Our group for this tour was pretty sweet. Everyone was stoked to do the activities and pretty outdoors oriented people. There was a Swiss-German girl that was in Australia to learn English, 2 British guys, and a crazy Austrailan guy that was pretty amusing. He was about 50 I would say, but acted like a six year old. He was obsessed with the plant life on the island, and would touch every plant we went by. He apparently used to work for an animal trainer and told us that kangaroos are really hard to train because they will never bond to people, and that they are like sheep in that they don't care at all about humans, even if you bottle feed them and raise them from birth. He was just sortof a goofy guy, and had random things to say at just about every time of the day. Our guide was an Australian named Hamish, and he was really cool. He drove us around in these mini-buses on mostly dirt roads, and we were always blasting some sort of music that would bring me back to jr. high school (crazytown anyone?) while driving through the island. He had a really diverse iPod for sure (Elton John, Michael Jackson, Kanye West...), we even listened to Chris Rock for awhile, it was awesome. The first night on the island he hit a wallaby, and we gave him a lot of shit for it the rest of the time.

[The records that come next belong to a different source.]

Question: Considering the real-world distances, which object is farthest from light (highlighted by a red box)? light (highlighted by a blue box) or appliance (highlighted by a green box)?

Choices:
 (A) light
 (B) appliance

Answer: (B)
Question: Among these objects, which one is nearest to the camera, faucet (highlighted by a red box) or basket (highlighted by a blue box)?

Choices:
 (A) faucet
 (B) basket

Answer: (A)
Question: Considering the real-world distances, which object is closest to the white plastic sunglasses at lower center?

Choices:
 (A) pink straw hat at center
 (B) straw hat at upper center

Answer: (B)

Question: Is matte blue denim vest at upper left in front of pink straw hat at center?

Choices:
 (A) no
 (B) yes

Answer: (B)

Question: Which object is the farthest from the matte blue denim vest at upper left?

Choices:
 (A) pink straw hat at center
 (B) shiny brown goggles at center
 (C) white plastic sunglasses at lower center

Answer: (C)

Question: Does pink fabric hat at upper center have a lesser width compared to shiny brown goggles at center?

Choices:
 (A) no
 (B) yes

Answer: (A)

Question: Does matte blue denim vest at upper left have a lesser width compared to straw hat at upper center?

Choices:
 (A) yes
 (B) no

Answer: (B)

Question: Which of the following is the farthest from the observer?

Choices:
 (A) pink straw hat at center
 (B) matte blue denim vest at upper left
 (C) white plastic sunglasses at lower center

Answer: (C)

We got back into Adelaide at about 8PM on a Thursday, and I went running and Shannon told me I was crazy, and then we went out to a bar with her friend that lives in Adelaide. It was a fun night, we met some crazy people and had an adventure trying to find our way back to the hostel we were staying at. We chose really out of the way hostels, but at least the new one (Backpackers OZ) is normal and does not have any obviously mental people around.

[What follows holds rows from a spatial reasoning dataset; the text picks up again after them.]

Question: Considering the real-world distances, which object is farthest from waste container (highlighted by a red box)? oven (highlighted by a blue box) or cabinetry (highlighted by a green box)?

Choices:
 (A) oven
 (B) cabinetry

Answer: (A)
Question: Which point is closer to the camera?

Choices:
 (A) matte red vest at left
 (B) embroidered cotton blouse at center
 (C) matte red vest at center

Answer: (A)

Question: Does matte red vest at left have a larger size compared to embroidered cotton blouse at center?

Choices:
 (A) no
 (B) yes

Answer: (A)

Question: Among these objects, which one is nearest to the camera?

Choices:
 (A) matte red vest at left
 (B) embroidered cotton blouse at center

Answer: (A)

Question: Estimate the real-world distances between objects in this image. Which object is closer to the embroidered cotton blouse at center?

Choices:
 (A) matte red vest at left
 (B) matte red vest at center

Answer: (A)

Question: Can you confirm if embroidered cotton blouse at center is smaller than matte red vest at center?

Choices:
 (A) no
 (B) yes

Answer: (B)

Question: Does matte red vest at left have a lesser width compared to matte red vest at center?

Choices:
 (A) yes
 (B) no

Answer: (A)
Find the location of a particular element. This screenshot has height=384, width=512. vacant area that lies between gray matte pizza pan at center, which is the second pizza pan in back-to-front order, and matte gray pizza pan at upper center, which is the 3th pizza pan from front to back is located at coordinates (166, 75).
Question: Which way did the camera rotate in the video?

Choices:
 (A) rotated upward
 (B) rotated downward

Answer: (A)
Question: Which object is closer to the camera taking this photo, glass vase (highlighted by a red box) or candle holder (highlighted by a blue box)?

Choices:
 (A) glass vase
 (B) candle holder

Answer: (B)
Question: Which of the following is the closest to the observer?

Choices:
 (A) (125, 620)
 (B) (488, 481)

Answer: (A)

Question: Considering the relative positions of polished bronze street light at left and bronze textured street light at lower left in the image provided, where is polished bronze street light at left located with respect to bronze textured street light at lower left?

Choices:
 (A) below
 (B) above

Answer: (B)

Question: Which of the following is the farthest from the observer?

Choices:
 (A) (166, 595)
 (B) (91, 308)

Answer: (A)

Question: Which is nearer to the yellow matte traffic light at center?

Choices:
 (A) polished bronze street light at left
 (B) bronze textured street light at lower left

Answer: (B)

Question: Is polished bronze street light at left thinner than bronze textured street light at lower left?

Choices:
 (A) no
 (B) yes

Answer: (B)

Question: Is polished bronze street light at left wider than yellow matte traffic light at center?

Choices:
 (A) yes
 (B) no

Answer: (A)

Photos are: kangaroos hanging out in the parking lot at the visitor center, the hill with the awesome view and rocks outside of Adelaide, spooning sea lions, baby sea lion, Shannon and I sandboarding the little Sahara with turbans, baby New Zealand fur seals, and the kangaroo with a joey in her pouch that was begging for food at a picnic site.

1 comment:

Christina said...

HIT A WALLABY?!?!?! did it die? What a shitty driver!

I'm so jealous of your wild Australian animal bonding...I remember my time with those crazies. Have you been attacked by cockatoos yet?